======== Provided records
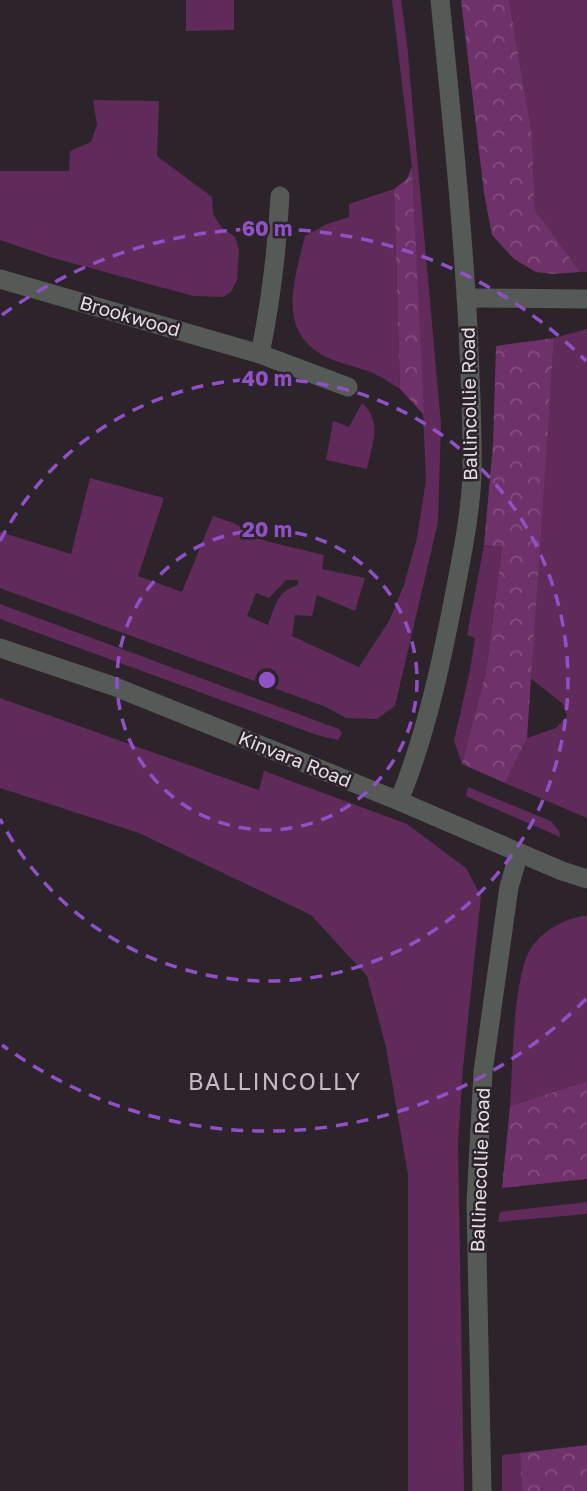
<svg xmlns="http://www.w3.org/2000/svg" width="587" height="1491" font-family="'Golos Text',sans-serif">
<style>
.grass{fill:#602b5a;fill-rule:evenodd}
.forest{fill:url(#forest-crowns)}
.lines{fill:none;stroke-linecap:round;stroke-linejoin:round}
.minor{stroke:#555a56;stroke-width:19}
.tertiary{stroke:#555a56;stroke-width:19}
.ring{fill:none;stroke:#9050c6;stroke-width:3.5;stroke-dasharray:12 9}
.labels{text-anchor:middle;stroke-width:5;stroke-linejoin:round;paint-order:stroke}
.street-label{font-size:19px;fill:#e5dfe4;stroke:#2c232b}
.quarter-label{font-size:23px;letter-spacing:2px;fill:#c6bac4;stroke:#2c232b}
.centre{fill:#9050c6;stroke:#2c232b;stroke-width:3.5}
.ring-label{font-size:21px;text-anchor:middle;font-weight:bold;fill:#9050c6;stroke:#2c232b;stroke-width:5;stroke-linejoin:round;paint-order:stroke}
</style>
<defs>
<pattern id="forest-crowns" width="20" height="18" patternUnits="userSpaceOnUse" patternTransform="scale(1.75)"><rect width="20" height="18" fill="#6f3169"/><path d="M2 6a3 3 0 1 1 6 0M12 15a3 3 0 1 1 6 0" fill="none" stroke="#834e7e"/></pattern>
</defs>
<rect width="100%" height="100%" fill="#2c232b"/>
<g class="grass">
<polygon points="186,0 234,0 234,30 186,31"/>
<path d="M392,0H401L407,44L441,424L438,522L395,706L377,719L346,718L326,707L0,588V532L71,554L90,478L164,498L138,576L182,592L213,516L233,523L266,541L324,555L322,569L365,578L355,611L317,595L312,616L295,615L292,636L359,667L389,621L404,585L417,538L426,480L412,167ZM286,580H298V585C277,591 275,606 268,625L247,616L256,593L269,598Z"/>
<polygon points="509,0 587,0 587,272 580,272 535,210 532,134"/>
<polygon points="93,100 159,101 157,156 212,197 213,214 222,228 235,237 239,250 237,280 231,292 223,297 193,296 50,257 0,240 0,171 69,171 70,151 91,142 97,125"/>
<path d="M394,189L400,389C393,385 385,379 377,375C361,367 342,365 326,357C275,331 295,279 305,236L327,224L349,217V204Z"/>
<polygon points="587,329 587,818 505,783 527,738 556,728 567,716 562,703 529,677 554,338"/>
<path d="M362,403C383,422 372,444 367,469L326,460L333,421L349,427Z"/>
<polygon points="484,545 502,547 486,671 462,764 454,741 470,670 475,638 467,635"/>
<polygon points="0,604 339,729 342,733 338,740 317,735 0,619"/>
<polygon points="0,698 259,790 264,771 407,824 466,868 481,896 463,1067 458,1143 464,1491 408,1491 408,1175 386,1047 367,976 311,915 139,833 0,788"/>
<polygon points="468,787 551,821 559,831 560,837 466,796"/>
<path d="M583,916H587V1081L510,1106C513,1069 512,973 533,945C547,928 563,920 583,916Z"/>
<polygon points="587,1202 587,1214 498,1222 500,1212"/>
<polygon points="520,1453 522,1491 502,1491 502,1455"/>
</g>
<g class="forest">
<polygon points="461,0 509,0 532,134 535,210 580,272 554,274 536,272 514,259 492,235 484,193"/>
<polygon points="412,167 424,415 400,389 394,189 407,179"/>
<polygon points="554,338 527,738 505,783 462,764 486,671 502,547 484,545 493,444 496,346"/>
<polygon points="587,1081 587,1179 502,1188 510,1106"/>
<polygon points="587,1445 587,1491 522,1491 520,1453"/>
</g>
<g class="lines">
<g class="minor">
<polyline points="0,279 260,354 348,387"/>
<polyline points="466,298 587,299"/>
<path d="M260,354C271,301 277,250 280,196"/>
<polyline points="482,1491 476,1203 483,1072 509,887 519,853"/>
</g>
<g class="tertiary">
<polyline points="0,648 113,686 399,801 562,871 587,879"/>
<path d="M399,801C425,737 440,669 453,602C461,560 470,518 472,476C473,426 470,377 468,328C462,218 451,109 440,0"/>
</g>
</g>
<g class="ring">
<circle cx="267" cy="680" r="150"/>
<path d="M0 541A301 301 0 1 1 0 819"/>
<path d="M586 999A451 451 0 0 1 2 1045M2 315A451 451 0 0 1 586 361"/>
</g>
<g class="labels">
<g class="street-label">
<text transform="translate(130 316) rotate(16)" y="7">Brookwood</text>
<text transform="translate(469 404) rotate(-91)" y="7">Ballincollie Road</text>
<text transform="translate(295 759) rotate(22)" y="7">Kinvara Road</text>
<text transform="translate(480 1170) rotate(-88)" y="7">Ballinecollie Road</text>
</g>
<g class="quarter-label">
<text x="275" y="1090">BALLINCOLLY</text>
</g>
</g>
<circle cx="267" cy="680" r="10" class="centre"/>
<g class="ring-label">
<text x="267" y="236">60 m</text>
<text x="267" y="386">40 m</text>
<text x="267" y="537">20 m</text>
</g>
</svg>
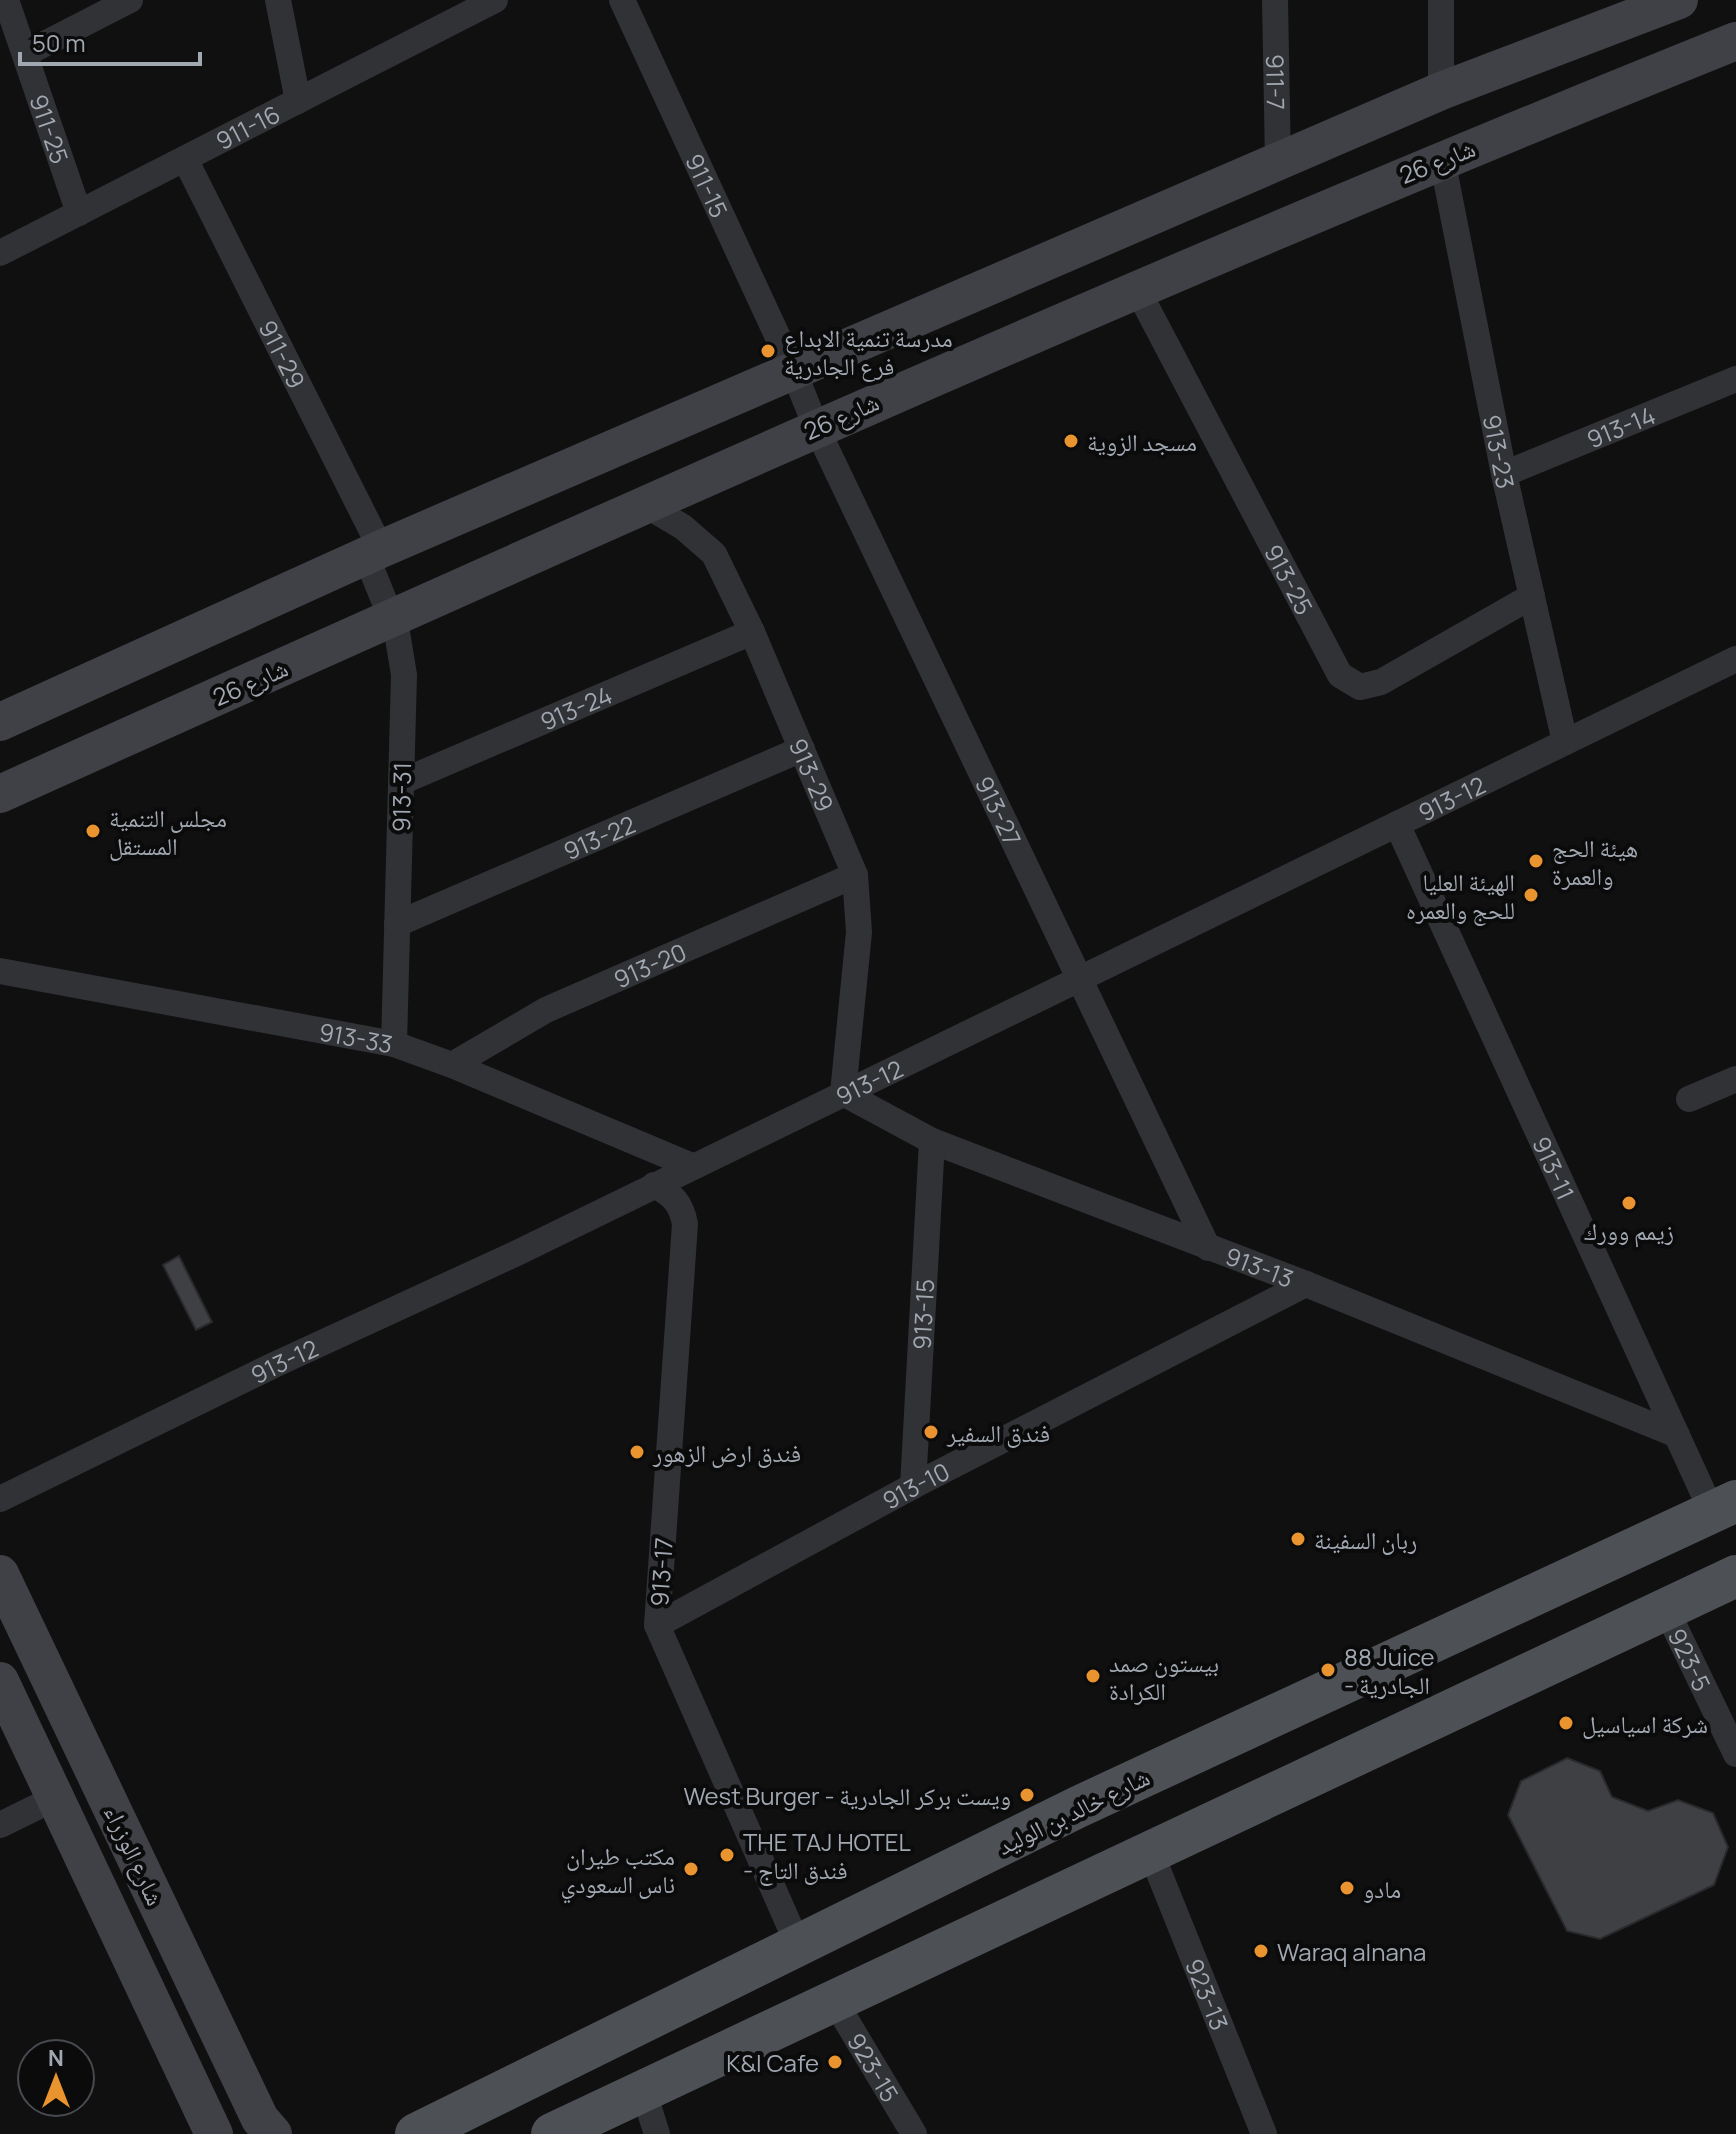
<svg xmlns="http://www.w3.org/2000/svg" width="1736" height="2134" font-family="Manrope,'Noto Naskh Arabic',sans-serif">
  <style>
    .building { fill: #3f4044; stroke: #2a2a2d; stroke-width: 2 }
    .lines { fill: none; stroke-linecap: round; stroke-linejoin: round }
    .street { stroke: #313236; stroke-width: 26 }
    .secondary { stroke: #3f4146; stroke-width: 38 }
    .primary { stroke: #4d5055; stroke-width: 42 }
    .poi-dot { fill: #e9942f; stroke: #0b0b0c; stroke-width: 3 }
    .labels { text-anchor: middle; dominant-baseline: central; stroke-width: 8; stroke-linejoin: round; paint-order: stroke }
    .street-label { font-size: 24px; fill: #a1a8b1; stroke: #0b0b0c }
    .poi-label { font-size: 24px; fill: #a1a8b1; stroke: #0b0b0c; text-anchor: start }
  </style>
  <rect width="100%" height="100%" fill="#101011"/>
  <path class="building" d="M 179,1256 L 212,1322 L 196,1330 L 163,1265 Z
    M 1567,1758 L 1600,1771 L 1612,1797 L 1648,1811 L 1678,1800 L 1713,1813 L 1728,1847 L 1714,1885 L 1600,1939 L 1567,1931 L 1508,1815 L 1521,1781 Z"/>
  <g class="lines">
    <g class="street">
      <path id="s1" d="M 6,0 L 79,213"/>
      <path d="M 278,0 L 298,101"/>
      <path id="s2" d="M 622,0 L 794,372 L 816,427 L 1208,1248"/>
      <path id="s3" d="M 1275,0 L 1278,163"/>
      <path d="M 1441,0 L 1441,91"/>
      <path d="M 25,54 L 130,0"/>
      <path id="s4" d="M 185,159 L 381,549"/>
      <path id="s5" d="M 1442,159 L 1504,474 L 1565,742"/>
      <path id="s6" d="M 0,253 L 495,0"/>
      <path id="s7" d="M 1136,287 L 1340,675 L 1360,687 L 1381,682 L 1532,596"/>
      <path id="s8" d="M 1504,474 L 1736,379"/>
      <path id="s9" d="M 644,504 L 683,527 L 714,554 L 752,632 L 855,875 L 859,932 L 843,1093 L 932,1141 L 1306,1284 L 1677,1435"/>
      <path d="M 366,556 L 397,632 L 404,675 L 394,1044"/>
      <path id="s10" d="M 401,782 L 752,632"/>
      <path id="s11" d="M 1397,824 L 1712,1512"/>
      <path id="s12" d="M 397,924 L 802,749"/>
      <path id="s13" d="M 0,971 L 394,1044 L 452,1065 L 692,1166"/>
      <path id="s14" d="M 452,1065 L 546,1010 L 855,875"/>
      <path d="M 1689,1099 L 1736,1079"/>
      <path d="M 654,1185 C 673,1195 681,1203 685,1224 L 657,1625 L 798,1945"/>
      <path id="s15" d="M 913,1486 L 932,1141"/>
      <path id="s16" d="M 0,1499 L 274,1365 L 517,1253 L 1736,659"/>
      <path id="s17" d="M 1666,1609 L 1736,1754"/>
      <path id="s18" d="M 657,1625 L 913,1486 L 1306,1284"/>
      <path d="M 0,1825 L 57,1797"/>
      <path id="s19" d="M 1151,1853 L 1264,2134"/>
      <path id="s20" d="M 834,2000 L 914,2134"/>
      <path d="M 643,2090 L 657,2134"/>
    </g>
    <path class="secondary" d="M 0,722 L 381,549 L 1441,91 L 1679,0
      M 0,794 C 575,535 1150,276 1736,41
      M 0,1574 L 260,2119 L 273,2134
      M 0,1681 L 214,2134"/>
    <path class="primary" d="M 416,2134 L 1078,1807 L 1736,1501
      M 552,2134 L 1736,1576"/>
  </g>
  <g class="poi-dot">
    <circle cx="768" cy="351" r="8"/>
    <circle cx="1071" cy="441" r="8"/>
    <circle cx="93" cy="831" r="8"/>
    <circle cx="1536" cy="861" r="8"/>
    <circle cx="1531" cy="895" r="8"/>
    <circle cx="1629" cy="1203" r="8"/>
    <circle cx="931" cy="1432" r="8"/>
    <circle cx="637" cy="1452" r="8"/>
    <circle cx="1298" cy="1539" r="8"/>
    <circle cx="1328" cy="1670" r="8"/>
    <circle cx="1093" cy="1676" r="8"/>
    <circle cx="1566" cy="1723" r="8"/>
    <circle cx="1027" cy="1795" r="8"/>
    <circle cx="727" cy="1855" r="8"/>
    <circle cx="691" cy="1869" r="8"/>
    <circle cx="1347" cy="1888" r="8"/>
    <circle cx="1261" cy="1951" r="8"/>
    <circle cx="835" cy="2062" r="8"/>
  </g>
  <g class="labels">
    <g class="street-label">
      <text stroke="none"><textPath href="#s3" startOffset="82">911-7</textPath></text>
      <text stroke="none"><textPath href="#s6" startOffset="278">911-16</textPath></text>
      <text stroke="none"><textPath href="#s1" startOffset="136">911-25</textPath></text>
      <text transform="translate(1437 161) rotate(-22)">شارع 26</text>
      <text stroke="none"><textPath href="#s2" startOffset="204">911-15</textPath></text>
      <text stroke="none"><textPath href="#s4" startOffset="218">911-29</textPath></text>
      <text transform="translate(841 416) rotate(-24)">شارع 26</text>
      <text stroke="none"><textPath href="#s8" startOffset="126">913-14</textPath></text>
      <text stroke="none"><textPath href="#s5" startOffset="298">913-23</textPath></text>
      <text stroke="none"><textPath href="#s7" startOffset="330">913-25</textPath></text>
      <text transform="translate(250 682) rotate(-24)">شارع 26</text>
      <text stroke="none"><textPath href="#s10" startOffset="190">913-24</textPath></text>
      <text stroke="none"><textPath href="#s9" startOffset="328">913-29</textPath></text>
      <text transform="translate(401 797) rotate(-89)">913-31</text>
      <text stroke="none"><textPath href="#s16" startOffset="1612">913-12</textPath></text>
      <text stroke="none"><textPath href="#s2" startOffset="894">913-27</textPath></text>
      <text stroke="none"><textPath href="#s12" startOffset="220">913-22</textPath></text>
      <text stroke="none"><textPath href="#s14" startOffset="222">913-20</textPath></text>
      <text stroke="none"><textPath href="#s13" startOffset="362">913-33</textPath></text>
      <text stroke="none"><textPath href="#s16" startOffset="964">913-12</textPath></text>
      <text stroke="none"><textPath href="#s11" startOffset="378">913-11</textPath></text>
      <text stroke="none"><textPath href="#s9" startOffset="1108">913-13</textPath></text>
      <text stroke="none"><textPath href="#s15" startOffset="172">913-15</textPath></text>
      <text stroke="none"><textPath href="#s16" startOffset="316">913-12</textPath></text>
      <text stroke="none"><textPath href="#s18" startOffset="294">913-10</textPath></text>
      <text transform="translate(661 1572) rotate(-86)">913-17</text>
      <text stroke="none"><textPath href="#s17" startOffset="56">923-5</textPath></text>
      <text transform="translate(1073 1811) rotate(-26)">شارع خالد بن الوليد</text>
      <text transform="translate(135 1855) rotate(65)">شارع الوزراء</text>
      <text stroke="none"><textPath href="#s19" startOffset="152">923-13</textPath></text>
      <text stroke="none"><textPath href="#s20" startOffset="78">923-15</textPath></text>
    </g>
    <g class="poi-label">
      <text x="784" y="337">مدرسة تنمية الابداع<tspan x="784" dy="28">فرع الجادرية</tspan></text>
      <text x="1087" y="441">مسجد الزوية</text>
      <text x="109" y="817">مجلس التنمية<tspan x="109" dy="28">المستقل</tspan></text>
      <text x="1552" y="847">هيئة الحج<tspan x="1552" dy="28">والعمرة</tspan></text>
      <text x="1515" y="881" text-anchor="end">الهيئة العليا<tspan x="1515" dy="28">للحج والعمره</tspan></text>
      <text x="1629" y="1230" text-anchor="middle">زيمم وورك</text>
      <text x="947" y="1432">فندق السفير</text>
      <text x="653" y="1452">فندق ارض الزهور</text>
      <text x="1314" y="1539">ربان السفينة</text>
      <text x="1344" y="1656">88 Juice<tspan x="1344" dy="28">- الجادرية</tspan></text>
      <text x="1109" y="1662">بيستون صمد<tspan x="1109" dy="28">الكرادة</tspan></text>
      <text x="1582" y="1723">شركة اسياسيل</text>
      <text x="1011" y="1795" text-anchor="end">West Burger - ويست بركر الجادرية</text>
      <text x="743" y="1841">THE TAJ HOTEL<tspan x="743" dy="28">- فندق التاج</tspan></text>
      <text x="675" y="1855" text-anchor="end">مكتب طيران<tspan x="675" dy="28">ناس السعودي</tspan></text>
      <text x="1363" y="1888">مادو</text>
      <text x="1277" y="1951">Waraq alnana</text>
      <text x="819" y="2062" text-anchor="end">K&amp;I Cafe</text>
    </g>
  </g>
  <g transform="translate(56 2078)"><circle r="38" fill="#0b0b0c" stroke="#474a4e" stroke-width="2"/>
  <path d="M0-6L14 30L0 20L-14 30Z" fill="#e9942f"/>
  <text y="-12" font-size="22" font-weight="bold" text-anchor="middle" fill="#a1a8b1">N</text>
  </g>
  <path d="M20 52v12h180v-12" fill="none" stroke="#a1a8b1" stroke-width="4"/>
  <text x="32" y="52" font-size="24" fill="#a1a8b1" stroke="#0b0b0c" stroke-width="6" paint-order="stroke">50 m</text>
</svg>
================
For this exercise, please output exactly the lines above starting at the line with "none; stroke-linecap: round;" and ending at the line with "#e9942f; stroke: #0b0b0c;", ends included.

    .lines { fill: none; stroke-linecap: round; stroke-linejoin: round }
    .street { stroke: #313236; stroke-width: 26 }
    .secondary { stroke: #3f4146; stroke-width: 38 }
    .primary { stroke: #4d5055; stroke-width: 42 }
    .poi-dot { fill: #e9942f; stroke: #0b0b0c; stroke-width: 3 }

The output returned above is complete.